* **Your goal**:
Omitting any pictures, transcribe the entries below exactly.

* **Data extract**:
----

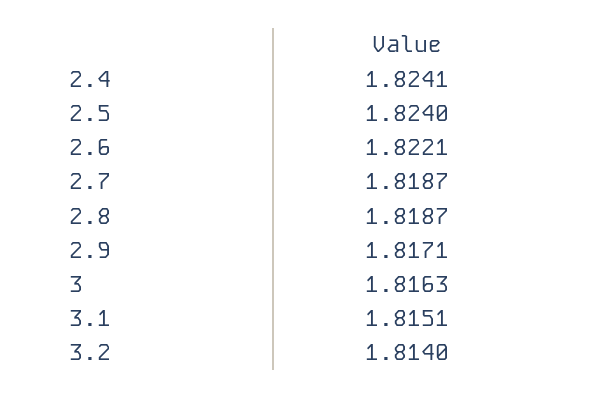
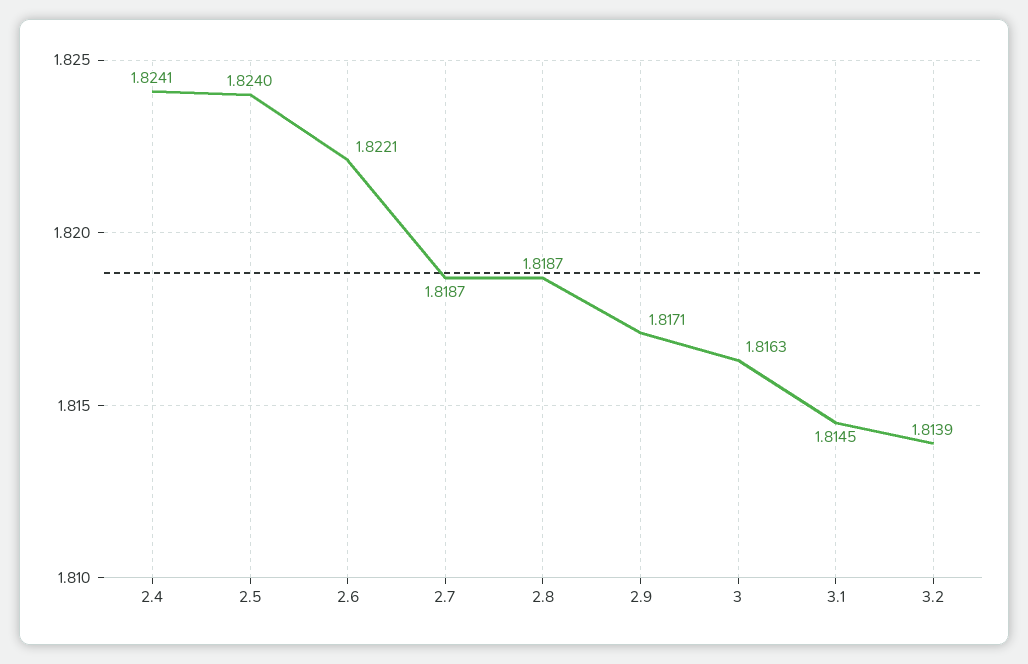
3.1: 1.8151 -> 1.8145
3.2: 1.814 -> 1.8139

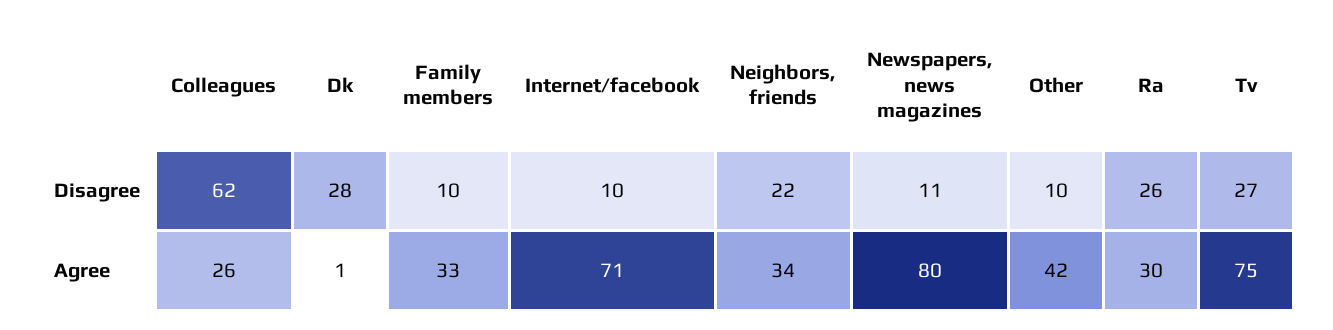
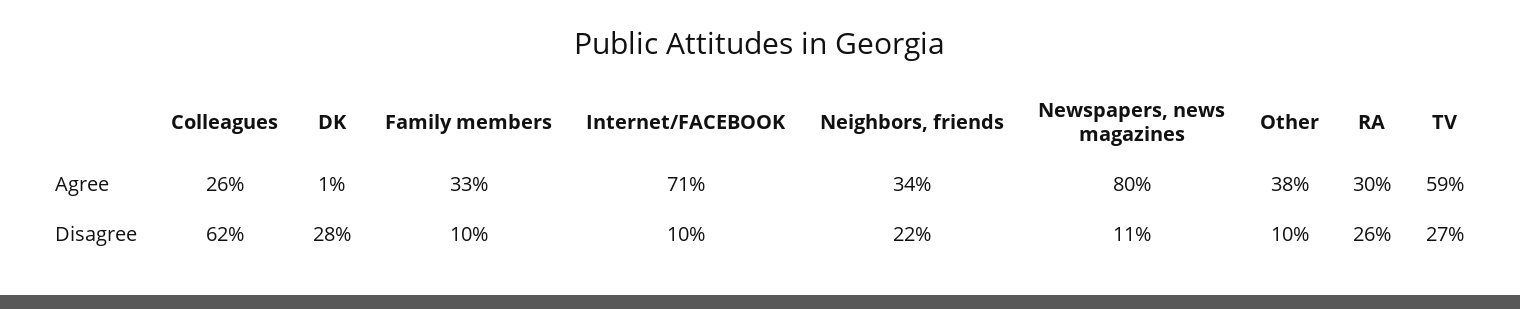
Other, Agree: 42 -> 38
Tv, Agree: 75 -> 59

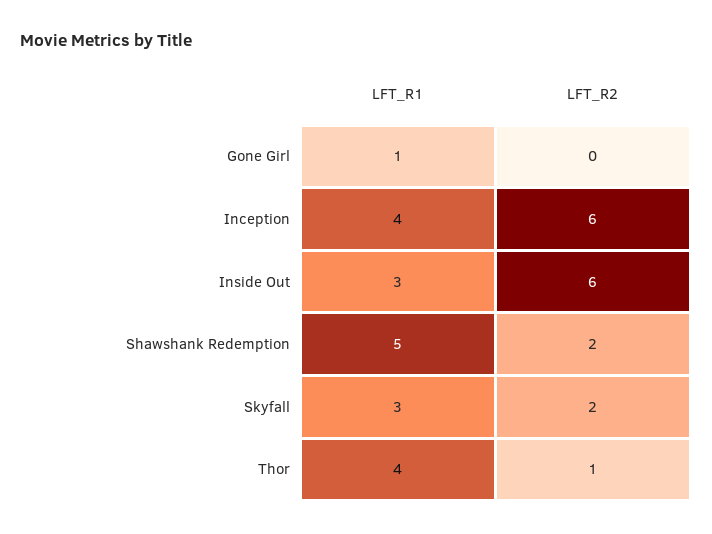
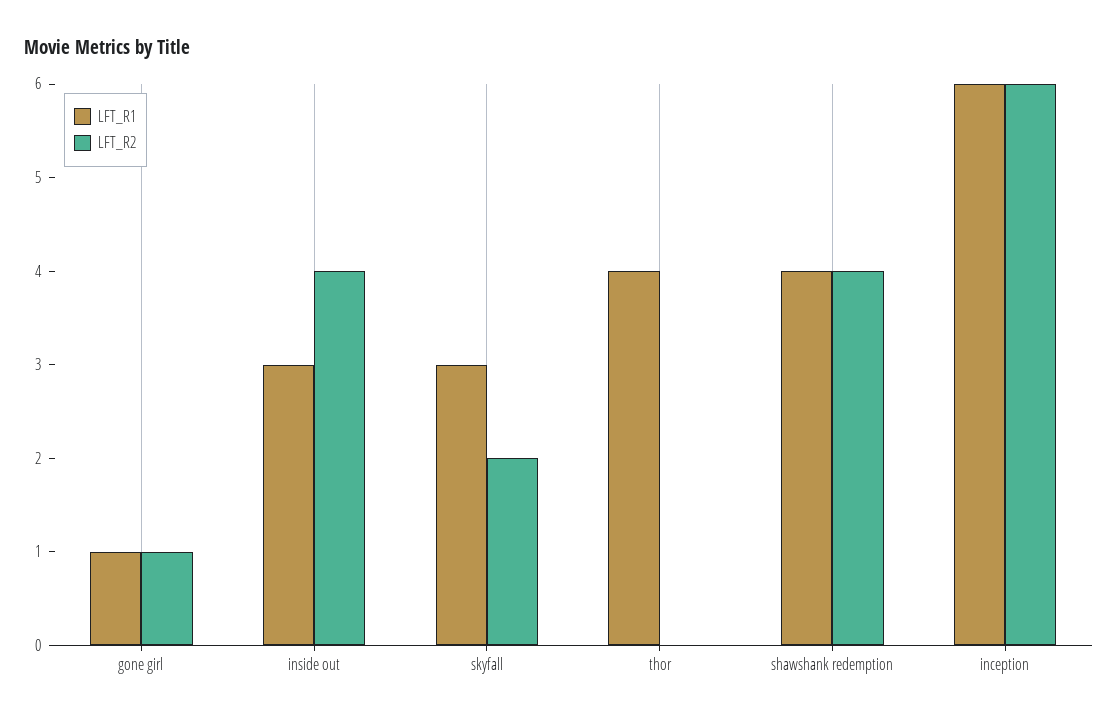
LFT_R2, Gone Girl: 0 -> 1
LFT_R1, Inception: 4 -> 6
LFT_R2, Inside Out: 6 -> 4
LFT_R1, Shawshank Redemption: 5 -> 4
LFT_R2, Shawshank Redemption: 2 -> 4
LFT_R2, Thor: 1 -> 0

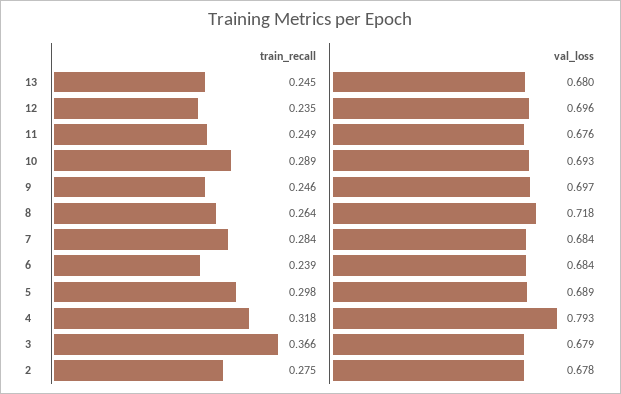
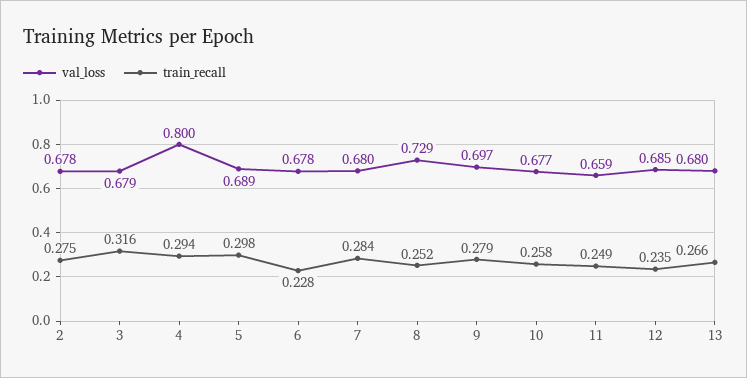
train_recall, 13: 0.245 -> 0.266
val_loss, 12: 0.696 -> 0.685
val_loss, 11: 0.676 -> 0.659
train_recall, 10: 0.289 -> 0.258
val_loss, 10: 0.693 -> 0.677
train_recall, 9: 0.246 -> 0.279
train_recall, 8: 0.264 -> 0.252
val_loss, 8: 0.718 -> 0.729
val_loss, 7: 0.684 -> 0.68
train_recall, 6: 0.239 -> 0.228
val_loss, 6: 0.684 -> 0.678
train_recall, 4: 0.318 -> 0.294
val_loss, 4: 0.793 -> 0.8
train_recall, 3: 0.366 -> 0.316

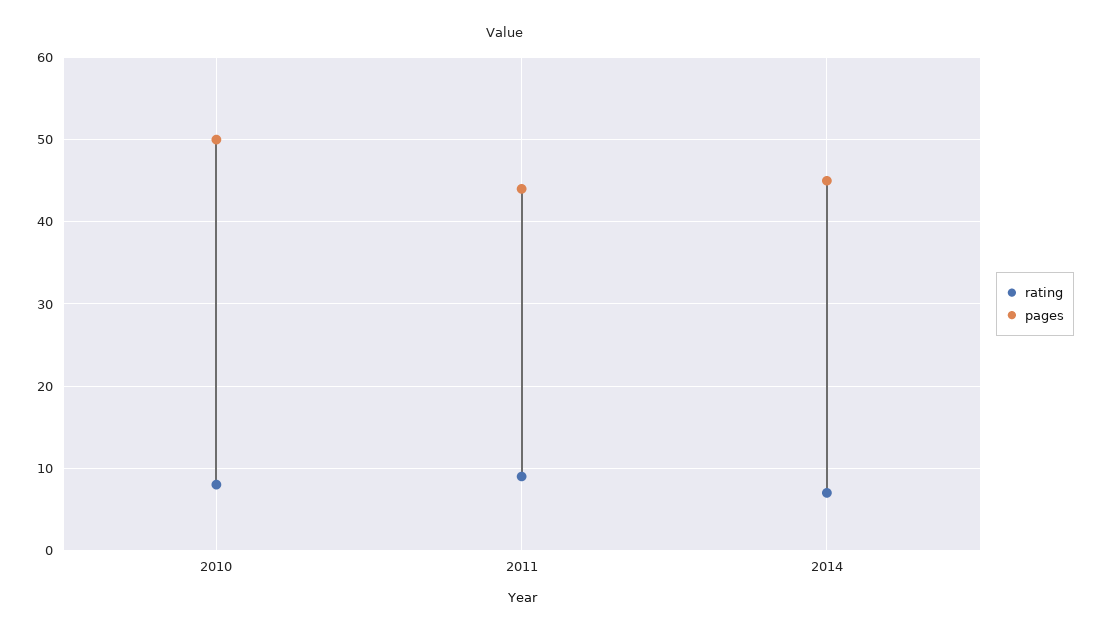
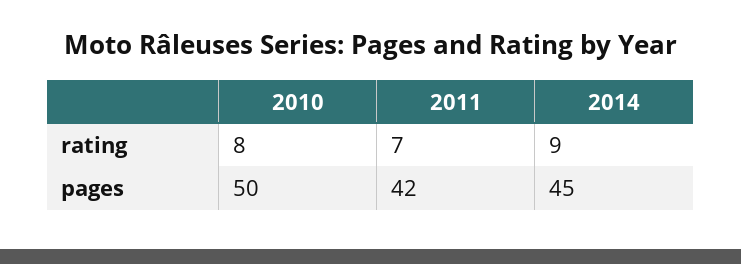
rating, 2011: 9 -> 7
pages, 2011: 44 -> 42
rating, 2014: 7 -> 9

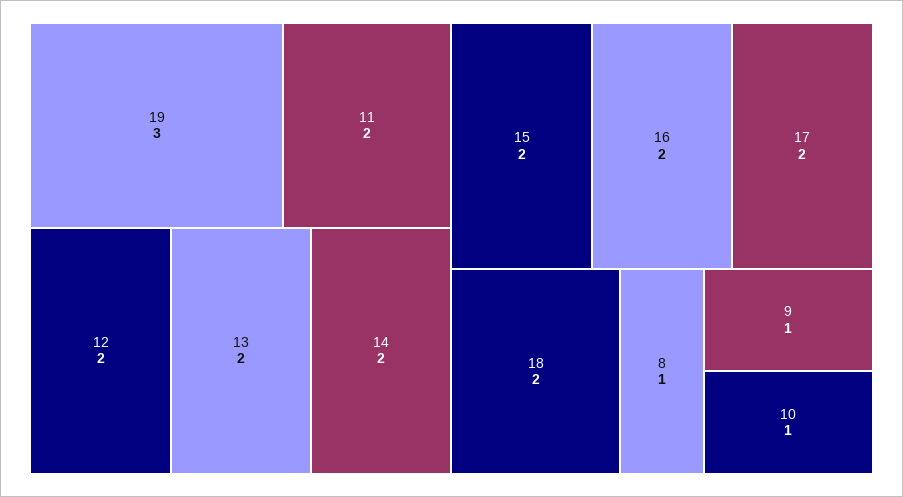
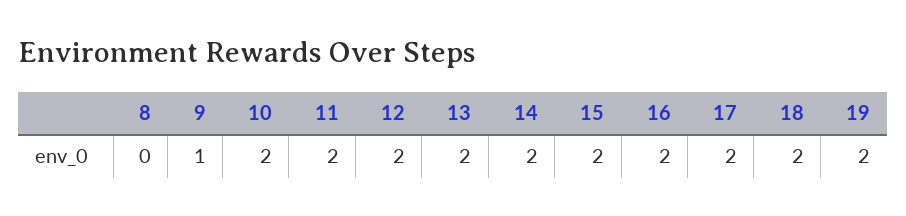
19: 3 -> 2
8: 1 -> 0
10: 1 -> 2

----

* **Task response**:
3.1: 1.8151 -> 1.8145
3.2: 1.814 -> 1.8139

Other, Agree: 42 -> 38
Tv, Agree: 75 -> 59

LFT_R2, Gone Girl: 0 -> 1
LFT_R1, Inception: 4 -> 6
LFT_R2, Inside Out: 6 -> 4
LFT_R1, Shawshank Redemption: 5 -> 4
LFT_R2, Shawshank Redemption: 2 -> 4
LFT_R2, Thor: 1 -> 0

train_recall, 13: 0.245 -> 0.266
val_loss, 12: 0.696 -> 0.685
val_loss, 11: 0.676 -> 0.659
train_recall, 10: 0.289 -> 0.258
val_loss, 10: 0.693 -> 0.677
train_recall, 9: 0.246 -> 0.279
train_recall, 8: 0.264 -> 0.252
val_loss, 8: 0.718 -> 0.729
val_loss, 7: 0.684 -> 0.68
train_recall, 6: 0.239 -> 0.228
val_loss, 6: 0.684 -> 0.678
train_recall, 4: 0.318 -> 0.294
val_loss, 4: 0.793 -> 0.8
train_recall, 3: 0.366 -> 0.316

rating, 2011: 9 -> 7
pages, 2011: 44 -> 42
rating, 2014: 7 -> 9

19: 3 -> 2
8: 1 -> 0
10: 1 -> 2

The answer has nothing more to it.